Maybe, but the question asked by the people in the field, and even general public, is different: we're asking, "is this even real, or are they exaggerating or plain bullshitting us?". It's a reasonable question to ask when the results seem groundbreaking, and there's lots of money or reputation at stake.
Consider if they came out and said, we've invented machine converting electricity to mechanical motion with near-zero energy loss at room temperature. The design is complex, and uses exotic materials no one outside few megacorps could reasonably afford to get, and we just plan to use it to sell mechanical work as a service, so you're never gonna see how the thing is built (unless you're really important and sign an NDA) - but trust us, it works. Wouldn't some questions about reproducibility be warranted in such a case?
I truly don't understand why that is. Creating the dataset is part of the experiment. It is reproducible because if you follow all the steps in the experiment you will get the same outcome (or, pedantically, a similar outcome, which is true of any experiment unless literally every aspect of the experiment is the same). If you create a dataset of 36M video clips with high-quality manually labelled captions, 170M (video, ASR transcript) pairs from 44.6M YouTube videos and 71.5M (clip, machine-generated caption) pairs from 36.7M YouTube videos, you will get a similar outcome. If you don't, the experiment is not reproducible.

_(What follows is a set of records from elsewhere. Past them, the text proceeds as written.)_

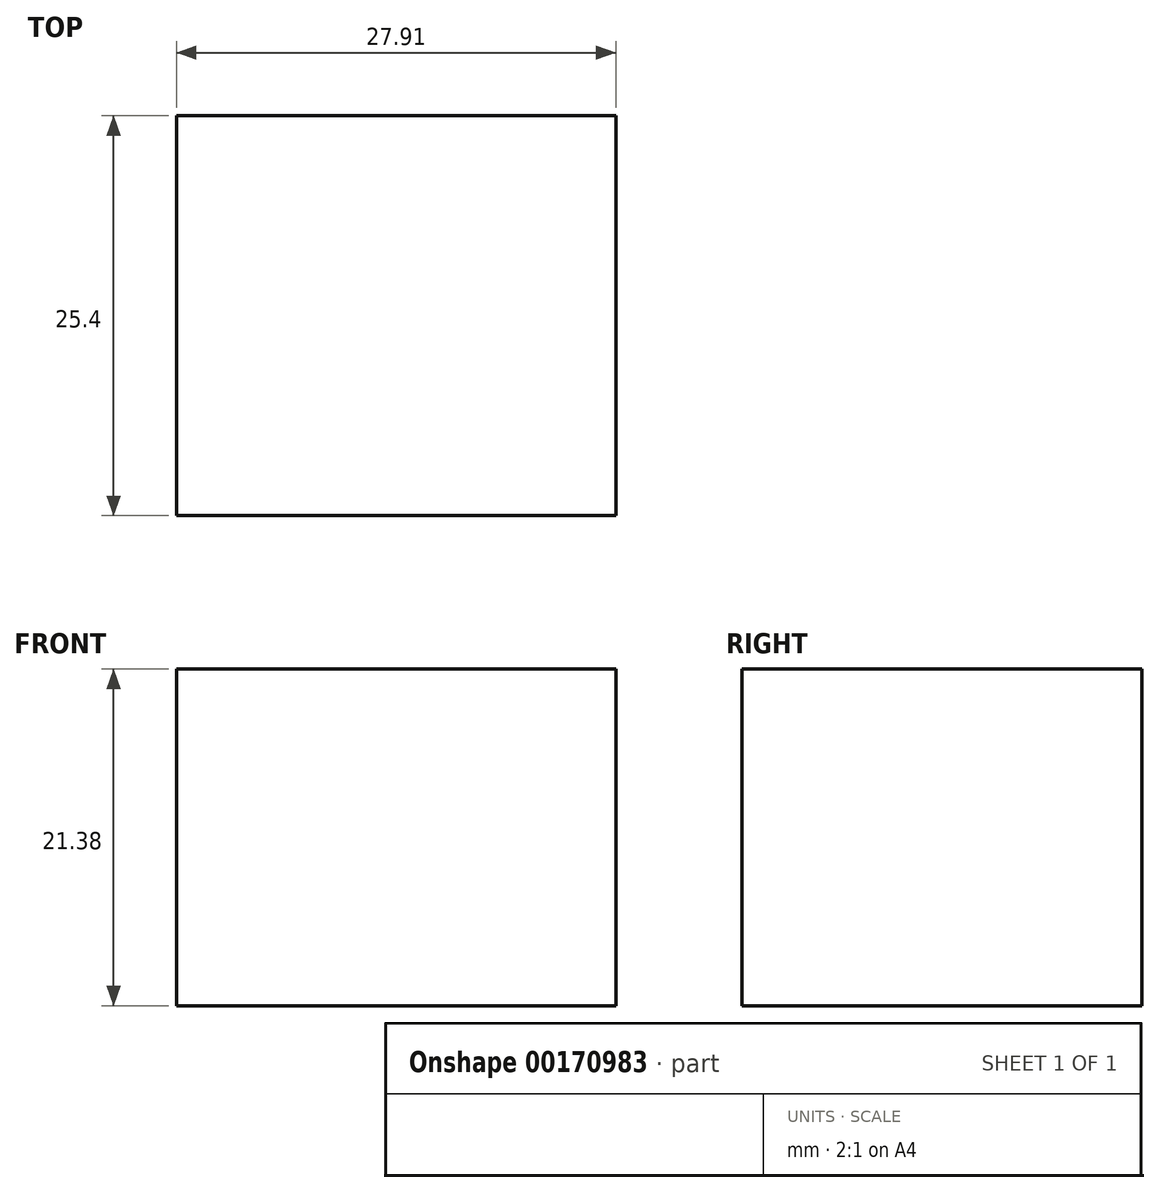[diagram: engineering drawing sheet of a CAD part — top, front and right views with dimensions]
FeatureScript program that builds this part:
annotation { "Feature Type Name" : "Feature", "Feature Type Description" : "" }
export const myFeature = defineFeature(function(context is Context, id is Id, definition is map)
    precondition{}
    {
        {
            var Q0;
            Q0=qCreatedBy(makeId("Front.planeOp"),FACE);
            var sketch = newSketch(context, id + "F0", { "sketchPlane" : qUnion([Q0])});
            skLineSegment(sketch, "E0.bottom", {"start": v(-17.76, 0) * mm, "end": v(10.15, 0) * mm});
            skLineSegment(sketch, "E0.top", {"start": v(-17.76, -21.38) * mm, "end": v(10.15, -21.38) * mm});
            skLineSegment(sketch, "E0.left", {"start": v(-17.76, 0) * mm, "end": v(-17.76, -21.38) * mm});
            skLineSegment(sketch, "E0.right", {"start": v(10.15, 0) * mm, "end": v(10.15, -21.38) * mm});
            skSolve(sketch);
        }
        {
            var Q0;
            Q0 = qSketchRegion(id + "F0", true);
            extrude(context, id + "F1", {"entities" : qUnion([Q0]), "depth" : 25.4 * mm});
        }
    });
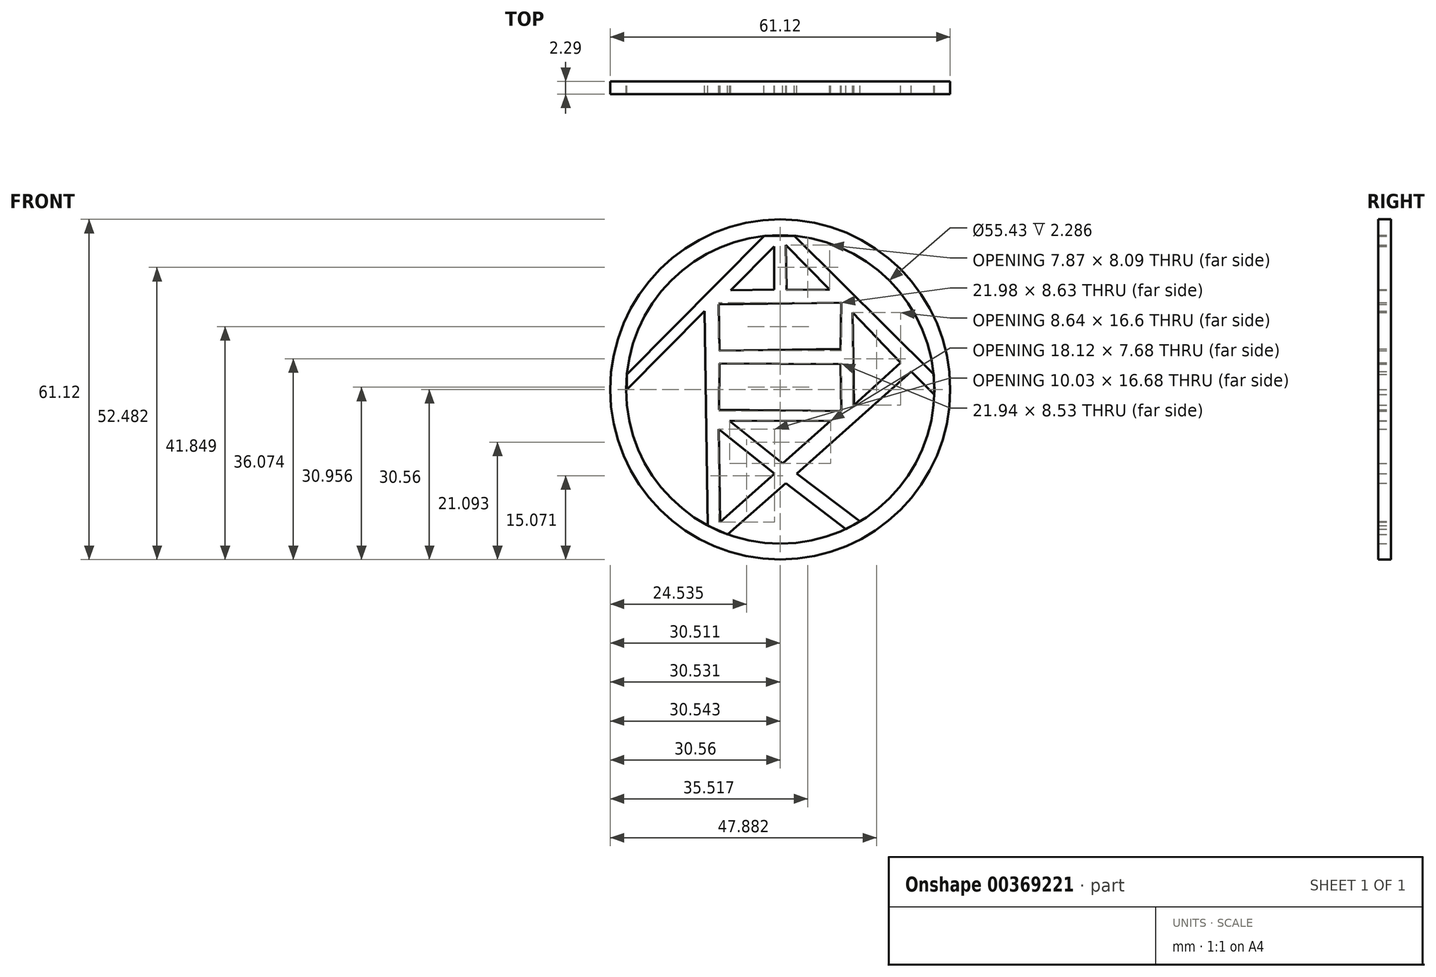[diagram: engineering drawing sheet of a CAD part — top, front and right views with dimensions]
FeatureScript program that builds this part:
annotation { "Feature Type Name" : "Feature", "Feature Type Description" : "" }
export const myFeature = defineFeature(function(context is Context, id is Id, definition is map)
    precondition{}
    {
        {
            var Q0;
            Q0=qCreatedBy(makeId("Front.planeOp"),FACE);
            var sketch = newSketch(context, id + "F0", { "sketchPlane" : qUnion([Q0])});
            skCircle(sketch, "E0", {"center": v(0, 0) * mm, "radius": 30.56 * mm});
            skCircle(sketch, "E1", {"center": v(0, 0) * mm, "radius": 27.71 * mm});
            skLineSegment(sketch, "E2", {"start": v(-2.92, 27.56) * mm, "end": v(-27.58, 2.72) * mm});
            skLineSegment(sketch, "E3", {"start": v(-27.58, 2.72) * mm, "end": v(-27.58, 0) * mm});
            skLineSegment(sketch, "E4", {"start": v(-27.58, 0) * mm, "end": v(-13.61, 14.07) * mm});
            skLineSegment(sketch, "E5", {"start": v(-13.61, 14.07) * mm, "end": v(-13.03, -24.46) * mm});
            skLineSegment(sketch, "E6", {"start": v(-13.03, -24.46) * mm, "end": v(-9.46, -26.05) * mm});
            skLineSegment(sketch, "E7", {"start": v(-9.46, -26.05) * mm, "end": v(1.02, -16.82) * mm});
            skLineSegment(sketch, "E8", {"start": v(1.02, -16.82) * mm, "end": v(11.79, -25.08) * mm});
            skLineSegment(sketch, "E9", {"start": v(11.79, -25.08) * mm, "end": v(14.36, -23.7) * mm});
            skLineSegment(sketch, "E10", {"start": v(14.36, -23.7) * mm, "end": v(3, -15.1) * mm});
            skLineSegment(sketch, "E11", {"start": v(3, -15.1) * mm, "end": v(23.53, 3.2) * mm});
            skLineSegment(sketch, "E12", {"start": v(23.53, 3.2) * mm, "end": v(27.7, -0.94) * mm});
            skLineSegment(sketch, "E13", {"start": v(27.7, -0.94) * mm, "end": v(27.58, 2.7) * mm});
            skLineSegment(sketch, "E14", {"start": v(27.58, 2.7) * mm, "end": v(2.5, 27.6) * mm});
            skLineSegment(sketch, "E15", {"start": v(2.5, 27.6) * mm, "end": v(-2.92, 27.56) * mm});
            skLineSegment(sketch, "E16", {"start": v(-8.9, 17.84) * mm, "end": v(-1.1, 25.7) * mm});
            skLineSegment(sketch, "E17", {"start": v(-1.1, 25.7) * mm, "end": v(-1.1, 17.92) * mm});
            skLineSegment(sketch, "E18", {"start": v(-1.1, 17.92) * mm, "end": v(-8.9, 17.84) * mm});
            skLineSegment(sketch, "E19", {"start": v(1.02, 25.97) * mm, "end": v(1.11, 17.88) * mm});
            skPoint(sketch, "E19.endSnap0", {"position": v(-5, 17.88) * mm});
            skLineSegment(sketch, "E20", {"start": v(1.11, 17.88) * mm, "end": v(8.9, 17.96) * mm});
            skLineSegment(sketch, "E21", {"start": v(8.9, 17.96) * mm, "end": v(1.02, 25.97) * mm});
            skLineSegment(sketch, "E22", {"start": v(-10.91, 6.97) * mm, "end": v(10.86, 7.3) * mm});
            skLineSegment(sketch, "E23", {"start": v(-10.91, 6.97) * mm, "end": v(-11.04, 15.27) * mm});
            skLineSegment(sketch, "E24", {"start": v(-11.04, 15.27) * mm, "end": v(10.94, 15.6) * mm});
            skLineSegment(sketch, "E25", {"start": v(10.94, 15.6) * mm, "end": v(10.86, 7.3) * mm});
            skLineSegment(sketch, "E26", {"start": v(13, 13.81) * mm, "end": v(13.25, -2.79) * mm});
            skLineSegment(sketch, "E27", {"start": v(13.25, -2.79) * mm, "end": v(21.64, 4.83) * mm});
            skLineSegment(sketch, "E28", {"start": v(21.64, 4.83) * mm, "end": v(13, 13.81) * mm});
            skLineSegment(sketch, "E29", {"start": v(-10.91, 4.66) * mm, "end": v(-11, -3.64) * mm});
            skLineSegment(sketch, "E30", {"start": v(-11, -3.64) * mm, "end": v(10.94, -3.87) * mm});
            skLineSegment(sketch, "E31", {"start": v(10.94, -3.87) * mm, "end": v(10.81, 4.58) * mm});
            skLineSegment(sketch, "E32", {"start": v(-9.07, -5.7) * mm, "end": v(0.42, -13.3) * mm});
            skLineSegment(sketch, "E33", {"start": v(0.42, -13.3) * mm, "end": v(9.04, -5.63) * mm});
            skLineSegment(sketch, "E34", {"start": v(9.04, -5.63) * mm, "end": v(-9.07, -5.7) * mm});
            skLineSegment(sketch, "E35", {"start": v(-11.04, -7.15) * mm, "end": v(-10.8, -23.83) * mm});
            skLineSegment(sketch, "E36", {"start": v(-10.8, -23.83) * mm, "end": v(-1, -15.1) * mm});
            skLineSegment(sketch, "E37", {"start": v(-1, -15.1) * mm, "end": v(-11.04, -7.15) * mm});
            skLineSegment(sketch, "E38", {"start": v(10.81, 4.58) * mm, "end": v(-10.91, 4.66) * mm});
            skSolve(sketch);
        }
        {
            var Q0;
            Q0 = qSketchRegion(id + "F0", true);
            var Q1;
            Q1=makeQuery(id+"F0.imprint","IMPRINT",FACE,{"disambiguationData":[TD([[makeQuery(id+"F0.imprint","IMPRINT",EDGE,{"derivedFrom":sQuery(id+"F0.wireOp",EDGE,"E2")}),1.0]])]});
            extrude(context, id + "F1", {"entities" : qUnion([Q0, Q1]), "depth" : 2.3 * mm});
        }
    });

In fact, fully replicating the dataset is more conducive to proving the effectiveness of a given method to produce a specific outcome, as noted in your first link:
>The standard of reproducibility calls for the data and the computer code used to analyze the data be made available to others. This standard falls short of full replication because the same data are analyzed again, rather than analyzing independently collected data.
Ultimately, the question trying to be answered by the authors is not "does x code, when applied to y dataset, create z outcome?" but rather "how is z outcome created?" To prove that following the sequence of steps outlined in the article is sufficient to produce the claimed outcome it is required to recreate the dataset in any event. Releasing the dataset would help in that regard only inasmuch as it would help other people create their own datasets by way of example. If you think about non-coded experiments, it is clear to see that this is the case. Nobody would ask for someone else's reactants and products that they got at the end of an experiment. They would just ask for the procedure to generate the product. And in fact you will find that often times these procedures are not as exact as you might expect. For example it may say something like "this reactant was heated to x degrees" without mention of how fast to heat it up or how exactly that was done. And it isn't necessary because the goal is not "reproducible" as in a reproducible build artifact where every bit is the same but "reproducible" as in "the experiment once replicated will have the same outcome."
I will try to come back to this paper in a year and see how many citations it has and to what extent it was useful to others. Ie. will it be written something like "we follow the architecture outlined in [1]" or will it only be mentioned as previous work? If it is the former it is hard to say that it isn't considered publishing research if others are using it for their own research.
I don't really care what the definition of "reproducible" is. I have always understood it to mean in the context of experiments as “the extent to which consistent results are obtained when produced repeatedly.” When people talk about an experiment not being reproducible or of the "reproducibility crisis" they are using my definition.